> _What the task requires_:
Extract each line of the data below that contains the string "highest", matching uppercase and lowercase letters exactly.

> _Provided information_:
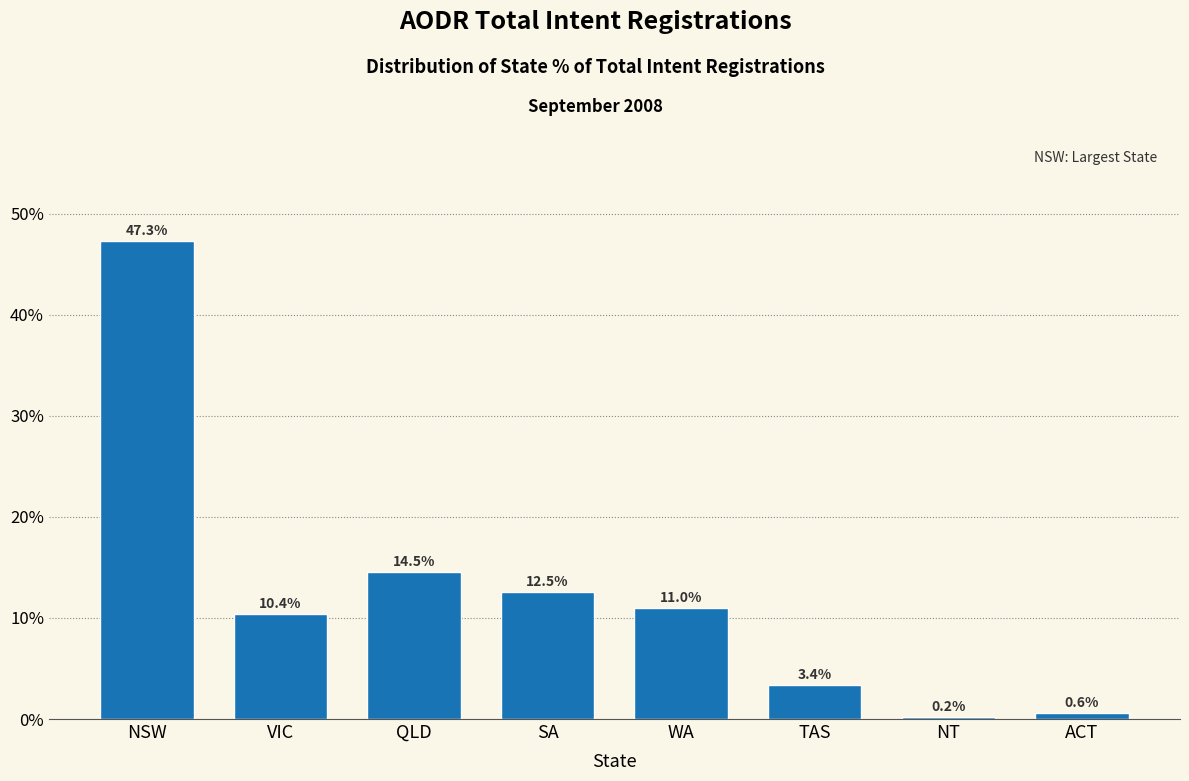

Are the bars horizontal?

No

* * *

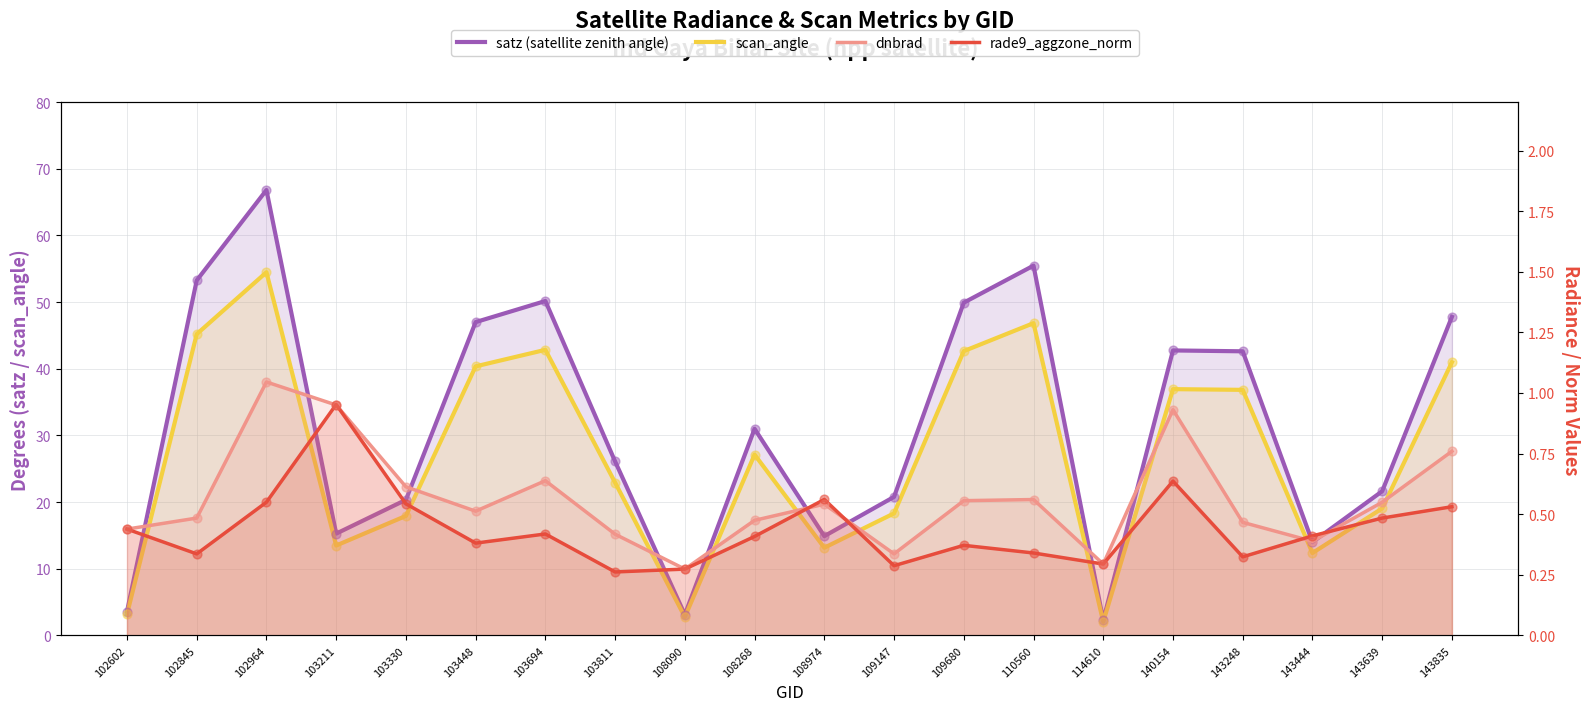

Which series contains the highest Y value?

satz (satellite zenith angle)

--

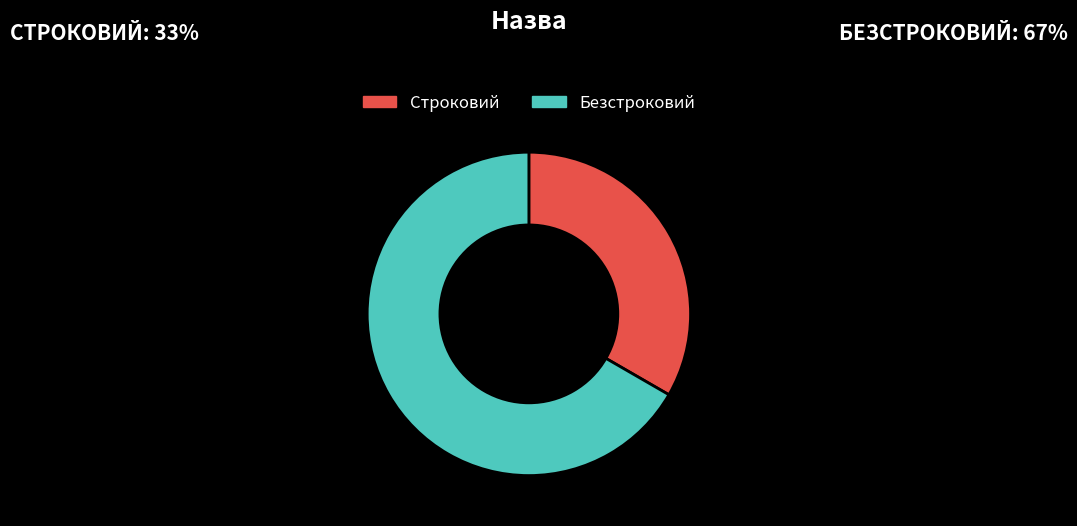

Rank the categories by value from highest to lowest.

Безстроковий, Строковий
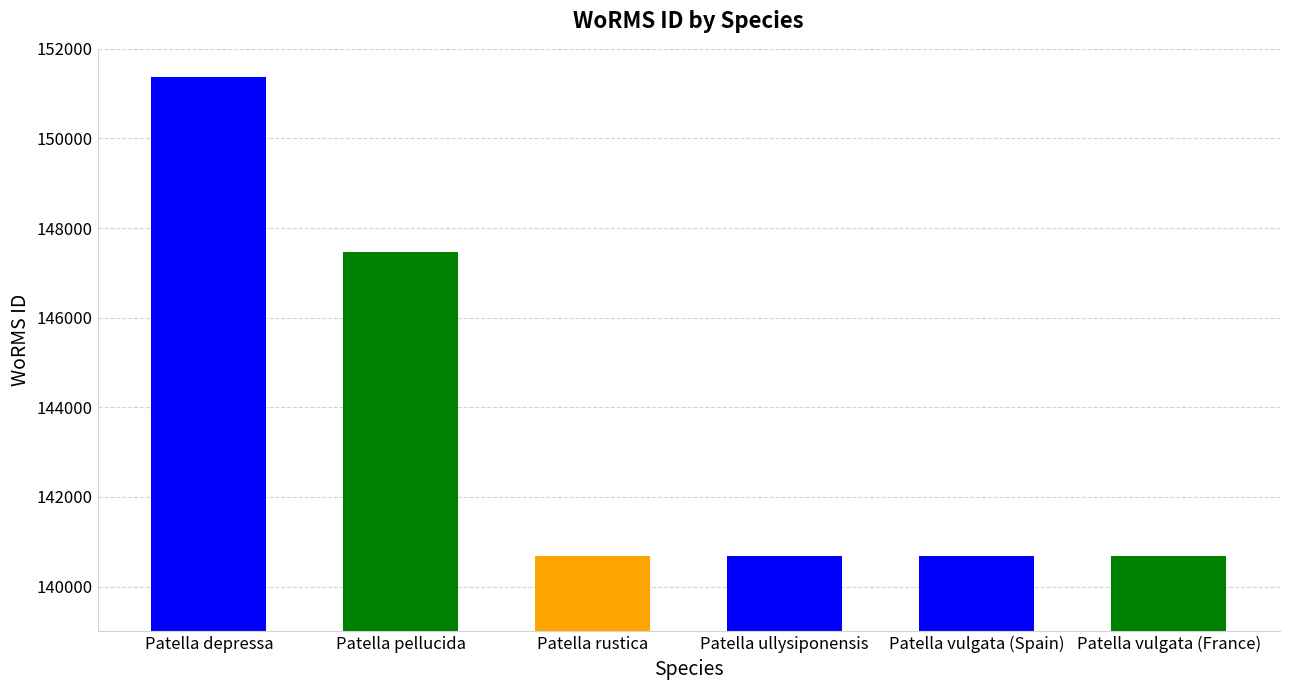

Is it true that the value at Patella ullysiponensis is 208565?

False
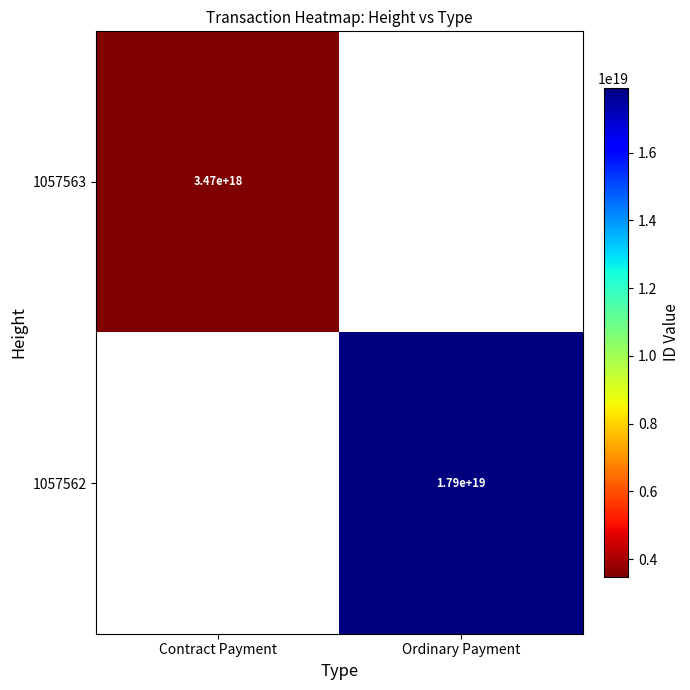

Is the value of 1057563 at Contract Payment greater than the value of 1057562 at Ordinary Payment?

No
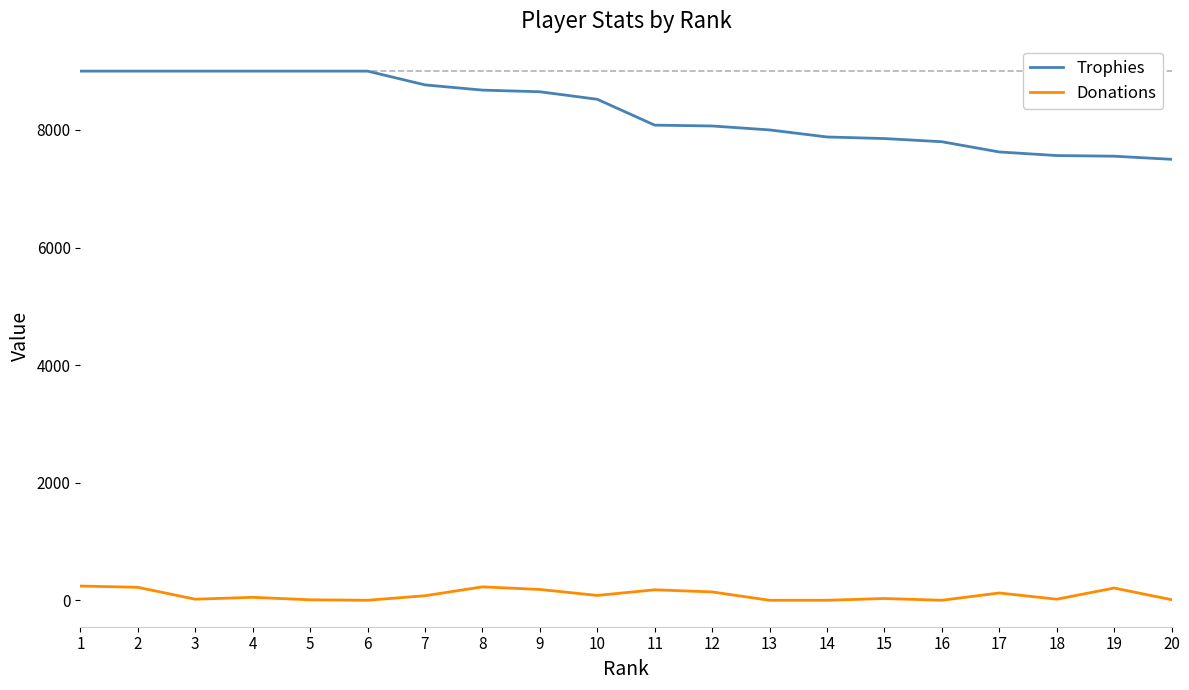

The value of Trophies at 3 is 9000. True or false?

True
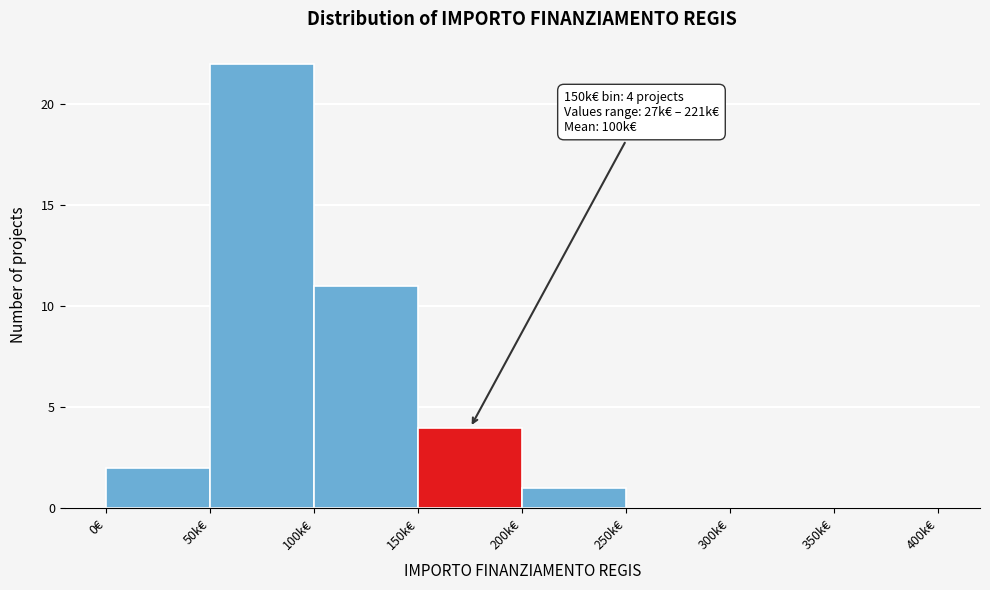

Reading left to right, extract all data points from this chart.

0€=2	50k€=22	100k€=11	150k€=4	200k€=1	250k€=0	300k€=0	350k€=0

> _Task response_:
Which series contains the highest Y value?
Rank the categories by value from highest to lowest.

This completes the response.